Could you print every record below exactly as written?

*** Opening of Source material ***

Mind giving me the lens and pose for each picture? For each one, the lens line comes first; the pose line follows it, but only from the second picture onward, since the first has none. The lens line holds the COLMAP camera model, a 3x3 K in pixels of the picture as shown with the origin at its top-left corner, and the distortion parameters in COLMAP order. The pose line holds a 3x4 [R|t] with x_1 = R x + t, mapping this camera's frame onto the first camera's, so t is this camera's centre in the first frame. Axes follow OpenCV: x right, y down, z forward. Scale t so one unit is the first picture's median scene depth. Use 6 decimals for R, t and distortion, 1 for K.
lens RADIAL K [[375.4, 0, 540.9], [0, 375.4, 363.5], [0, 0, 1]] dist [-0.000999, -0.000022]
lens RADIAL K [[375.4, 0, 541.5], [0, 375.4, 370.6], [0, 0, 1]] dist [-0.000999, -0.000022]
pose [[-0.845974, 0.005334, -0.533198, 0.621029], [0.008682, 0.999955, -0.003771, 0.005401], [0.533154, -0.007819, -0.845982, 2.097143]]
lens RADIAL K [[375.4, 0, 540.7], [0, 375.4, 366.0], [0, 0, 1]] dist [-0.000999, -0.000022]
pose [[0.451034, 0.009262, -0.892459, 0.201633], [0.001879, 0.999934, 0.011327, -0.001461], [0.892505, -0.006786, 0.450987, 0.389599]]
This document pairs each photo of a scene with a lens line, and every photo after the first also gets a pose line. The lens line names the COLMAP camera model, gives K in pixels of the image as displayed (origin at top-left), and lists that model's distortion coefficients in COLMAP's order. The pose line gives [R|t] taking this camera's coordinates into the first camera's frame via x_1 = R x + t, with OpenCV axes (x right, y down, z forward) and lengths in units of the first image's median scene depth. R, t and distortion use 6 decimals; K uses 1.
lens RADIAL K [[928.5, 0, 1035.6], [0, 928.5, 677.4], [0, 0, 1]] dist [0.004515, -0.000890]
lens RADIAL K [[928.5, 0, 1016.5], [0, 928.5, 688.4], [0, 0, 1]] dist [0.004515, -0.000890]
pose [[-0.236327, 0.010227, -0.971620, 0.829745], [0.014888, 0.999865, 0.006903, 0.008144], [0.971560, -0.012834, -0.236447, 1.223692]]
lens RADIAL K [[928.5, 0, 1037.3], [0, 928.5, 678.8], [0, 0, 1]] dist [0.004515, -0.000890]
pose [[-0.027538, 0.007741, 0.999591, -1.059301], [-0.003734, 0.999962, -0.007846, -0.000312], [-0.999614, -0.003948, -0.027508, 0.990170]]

*** Close of Source material ***

__Task solution__:
Mind giving me the lens and pose for each picture? For each one, the lens line comes first; the pose line follows it, but only from the second picture onward, since the first has none. The lens line holds the COLMAP camera model, a 3x3 K in pixels of the picture as shown with the origin at its top-left corner, and the distortion parameters in COLMAP order. The pose line holds a 3x4 [R|t] with x_1 = R x + t, mapping this camera's frame onto the first camera's, so t is this camera's centre in the first frame. Axes follow OpenCV: x right, y down, z forward. Scale t so one unit is the first picture's median scene depth. Use 6 decimals for R, t and distortion, 1 for K.
lens RADIAL K [[375.4, 0, 540.9], [0, 375.4, 363.5], [0, 0, 1]] dist [-0.000999, -0.000022]
lens RADIAL K [[375.4, 0, 541.5], [0, 375.4, 370.6], [0, 0, 1]] dist [-0.000999, -0.000022]
pose [[-0.845974, 0.005334, -0.533198, 0.621029], [0.008682, 0.999955, -0.003771, 0.005401], [0.533154, -0.007819, -0.845982, 2.097143]]
lens RADIAL K [[375.4, 0, 540.7], [0, 375.4, 366.0], [0, 0, 1]] dist [-0.000999, -0.000022]
pose [[0.451034, 0.009262, -0.892459, 0.201633], [0.001879, 0.999934, 0.011327, -0.001461], [0.892505, -0.006786, 0.450987, 0.389599]]
This document pairs each photo of a scene with a lens line, and every photo after the first also gets a pose line. The lens line names the COLMAP camera model, gives K in pixels of the image as displayed (origin at top-left), and lists that model's distortion coefficients in COLMAP's order. The pose line gives [R|t] taking this camera's coordinates into the first camera's frame via x_1 = R x + t, with OpenCV axes (x right, y down, z forward) and lengths in units of the first image's median scene depth. R, t and distortion use 6 decimals; K uses 1.
lens RADIAL K [[928.5, 0, 1035.6], [0, 928.5, 677.4], [0, 0, 1]] dist [0.004515, -0.000890]
lens RADIAL K [[928.5, 0, 1016.5], [0, 928.5, 688.4], [0, 0, 1]] dist [0.004515, -0.000890]
pose [[-0.236327, 0.010227, -0.971620, 0.829745], [0.014888, 0.999865, 0.006903, 0.008144], [0.971560, -0.012834, -0.236447, 1.223692]]
lens RADIAL K [[928.5, 0, 1037.3], [0, 928.5, 678.8], [0, 0, 1]] dist [0.004515, -0.000890]
pose [[-0.027538, 0.007741, 0.999591, -1.059301], [-0.003734, 0.999962, -0.007846, -0.000312], [-0.999614, -0.003948, -0.027508, 0.990170]]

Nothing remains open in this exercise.